Another parallel is the two works’ criticism of American capitalist social structure, social injustice and the mistreatment of veterans, most of whom have mental illness and/or are poor. They both highlight that American society values money more than human life, and soldiers and veterans get the short end of the stick. Pilgrim and Curtis’ disillusionment with the society leads to fantasies of escape, but in two different ways.
Pilgrim and Curtis’ specific home situations also influence how they react. There is an obvious racial and class divide between the two stories: Pilgrim is a white man who is well-off after marrying a rich woman, goes to optometry school and get a career after World War II. His illness is eased with that cushion; Curtis did not have the same luck. He is a black man returning after the Vietnam War and has trouble finding a job to support his girlfriend Juanita, their daughter, and the baby on the way. The only work he can find is in a butcher shop (not a good idea for someone who has PTSD after war). Pilgrim reacts with a flashbacks or jumbled thoughts (“time-traveling”) and a withdrawing fatalism in the novel, while Curtis has violent outburts probably due to the added stress. The former ends up lost in his own story of the Tralfamadorians and the latter is lost in the world of crime and bank robbery. In a sense, bank robbing is a delusion; one thinks that they will get away with it and live rich, but the most likely result is they will be put in prison, killed by cops or have to be on the run for the rest of their lives.

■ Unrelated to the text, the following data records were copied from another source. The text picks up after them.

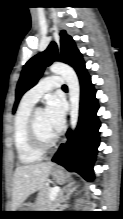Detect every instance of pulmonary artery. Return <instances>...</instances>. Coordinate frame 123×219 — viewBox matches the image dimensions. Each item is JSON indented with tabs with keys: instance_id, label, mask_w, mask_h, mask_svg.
Masks as SVG:
<instances>
[{
	"instance_id": "1",
	"label": "pulmonary artery",
	"mask_w": 123,
	"mask_h": 219,
	"mask_svg": "<svg viewBox=\"0 0 123 219\" xmlns=\"http://www.w3.org/2000/svg\"><path fill=\"white\" fill-rule=\"evenodd\" d=\"M64 80L61 76H49L42 79L38 84L28 90L24 96L23 101L34 105L39 99L48 91L59 88L63 85Z\"/></svg>"
}]
</instances>
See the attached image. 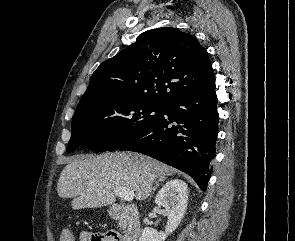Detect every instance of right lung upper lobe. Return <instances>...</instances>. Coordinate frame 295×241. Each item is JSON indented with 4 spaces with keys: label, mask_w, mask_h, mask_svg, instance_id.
<instances>
[{
    "label": "right lung upper lobe",
    "mask_w": 295,
    "mask_h": 241,
    "mask_svg": "<svg viewBox=\"0 0 295 241\" xmlns=\"http://www.w3.org/2000/svg\"><path fill=\"white\" fill-rule=\"evenodd\" d=\"M214 80L207 51L193 35L157 28L142 33L135 43L103 62L82 99L115 95L163 106Z\"/></svg>",
    "instance_id": "obj_1"
}]
</instances>
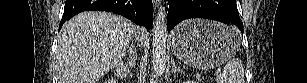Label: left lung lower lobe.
I'll list each match as a JSON object with an SVG mask.
<instances>
[{
    "label": "left lung lower lobe",
    "mask_w": 307,
    "mask_h": 83,
    "mask_svg": "<svg viewBox=\"0 0 307 83\" xmlns=\"http://www.w3.org/2000/svg\"><path fill=\"white\" fill-rule=\"evenodd\" d=\"M189 18H206L225 24H235L243 33L236 0H170L168 32L179 22Z\"/></svg>",
    "instance_id": "obj_1"
}]
</instances>
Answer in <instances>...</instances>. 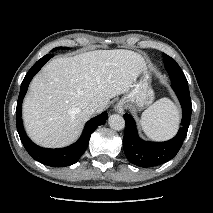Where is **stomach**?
I'll list each match as a JSON object with an SVG mask.
<instances>
[{
	"mask_svg": "<svg viewBox=\"0 0 213 213\" xmlns=\"http://www.w3.org/2000/svg\"><path fill=\"white\" fill-rule=\"evenodd\" d=\"M150 77L147 73L143 75L138 83H134L131 89L122 97L121 102L133 111L149 106L154 99V92L149 84Z\"/></svg>",
	"mask_w": 213,
	"mask_h": 213,
	"instance_id": "obj_1",
	"label": "stomach"
}]
</instances>
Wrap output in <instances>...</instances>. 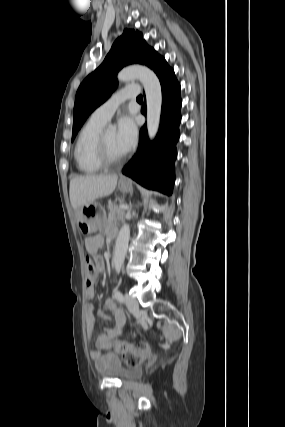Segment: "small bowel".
Instances as JSON below:
<instances>
[{
	"label": "small bowel",
	"instance_id": "small-bowel-1",
	"mask_svg": "<svg viewBox=\"0 0 285 427\" xmlns=\"http://www.w3.org/2000/svg\"><path fill=\"white\" fill-rule=\"evenodd\" d=\"M103 244V237L101 235H95L86 240V249L96 261L97 269L100 273L104 271V262L99 256V250ZM86 298L91 300L96 296V289L94 285L88 286L86 289ZM106 309L112 314L113 326L103 329L98 332L96 336V349L90 352V357L94 361L95 366L98 370L102 371L108 367L120 363L119 357L113 353H104L111 349L112 341L121 336L125 331L126 318L123 310L118 306L117 302L113 298H108L105 301ZM87 312L89 316L88 320V332L91 336L93 332V320L95 318L103 319L108 316L96 310L93 305L87 306Z\"/></svg>",
	"mask_w": 285,
	"mask_h": 427
}]
</instances>
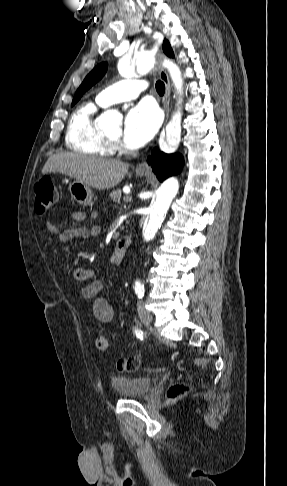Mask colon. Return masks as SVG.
<instances>
[{"mask_svg": "<svg viewBox=\"0 0 287 486\" xmlns=\"http://www.w3.org/2000/svg\"><path fill=\"white\" fill-rule=\"evenodd\" d=\"M35 202L34 207L37 213L44 214L49 211L57 202V189L53 180L48 177L40 178L34 186ZM95 346L98 350L104 351L108 348V340L103 333L95 337ZM141 361L138 357L122 358L117 360L115 366L121 372H133L139 369ZM190 390L186 383H177L170 387L168 396L176 399Z\"/></svg>", "mask_w": 287, "mask_h": 486, "instance_id": "5ec220e1", "label": "colon"}]
</instances>
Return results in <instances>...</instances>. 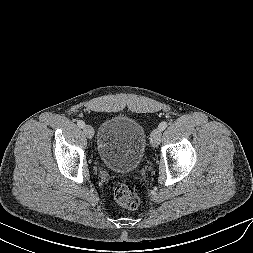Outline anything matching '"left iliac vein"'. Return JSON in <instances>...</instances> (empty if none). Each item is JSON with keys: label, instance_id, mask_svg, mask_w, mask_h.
<instances>
[{"label": "left iliac vein", "instance_id": "left-iliac-vein-1", "mask_svg": "<svg viewBox=\"0 0 253 253\" xmlns=\"http://www.w3.org/2000/svg\"><path fill=\"white\" fill-rule=\"evenodd\" d=\"M161 136H162V131L159 128L154 129L152 131L151 136H150V142L153 147H157L160 144Z\"/></svg>", "mask_w": 253, "mask_h": 253}]
</instances>
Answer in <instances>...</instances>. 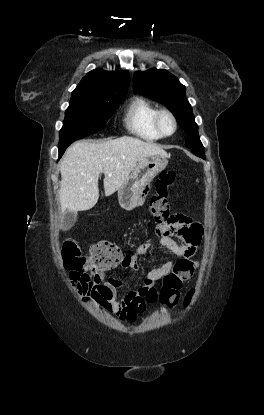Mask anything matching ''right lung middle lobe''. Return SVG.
<instances>
[{
  "mask_svg": "<svg viewBox=\"0 0 264 415\" xmlns=\"http://www.w3.org/2000/svg\"><path fill=\"white\" fill-rule=\"evenodd\" d=\"M123 98L124 95L71 98L60 130L59 150L103 129Z\"/></svg>",
  "mask_w": 264,
  "mask_h": 415,
  "instance_id": "dd1d6c3e",
  "label": "right lung middle lobe"
}]
</instances>
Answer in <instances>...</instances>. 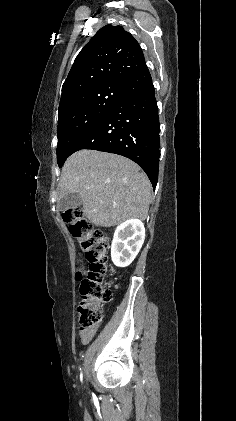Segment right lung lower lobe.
Instances as JSON below:
<instances>
[{"instance_id":"obj_1","label":"right lung lower lobe","mask_w":236,"mask_h":421,"mask_svg":"<svg viewBox=\"0 0 236 421\" xmlns=\"http://www.w3.org/2000/svg\"><path fill=\"white\" fill-rule=\"evenodd\" d=\"M124 96L77 142L73 153L93 149L136 162L155 187L160 157L159 116L155 89L147 66L120 82Z\"/></svg>"}]
</instances>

These two characters show that culture of America has produced a culture of death for them. The reading of Howard W. Campbell, Jr.’s monogram in Slaughterhouse Five details some legitimate criticisms of America that are similar to Dead Presidents, such as how it treats its poor and soldiers. Additionally the connection between Campbell, who is a labeled a traitor to America, and Curtis show that seemingly morally corrupt people are more complicated that they look. The name dead presidents has a double meaning: a term for money and a term for a non-living entity of money and “American values” that rules American society neglecting the people suffering in the society. Pilgrims life when he returns has a middle-class mask of it and Curtis’ shows the decay bubbling underneath. Their reality is invalidated or kept secret by the mainstream society and so they retreat into their delusional escape.They also show a fear that humans beings will not change. Pilgrim’s tralfamadorians don’t believe in free will. Pilgrim expects his death at the hands of Lazzaro who wants revenge. Curtis and his bank robbing crew show an inability to change, like Cleon as the minister willing to do wrong, the older veteran Kirby suggests that American society will not change (“that’s uncle sam for you, money to burn) in his turn to crime, and the skull masks used further connects capitalism and death.
Both stories end with the continued hiding and silencing of human injustice and hypocrisy. The bird at the end of Slaughterhouse Five cannot speak for Pilgrim and his feelings, but also represents the senselessness of war and massacre, and our desensitization from them. Dead Presidents ends with Curtis sentenced to life in prison even after he screams about that he fought for this country. The justice system doesn’t seem to care until someone is messing with their money or possessions, then they put him away in prison, like the Edgar Derby character in the novel (he is executed for stealing a teapot after the bombing of Dresden). He is put away like the others,so humans do not have to deal with our larger issues.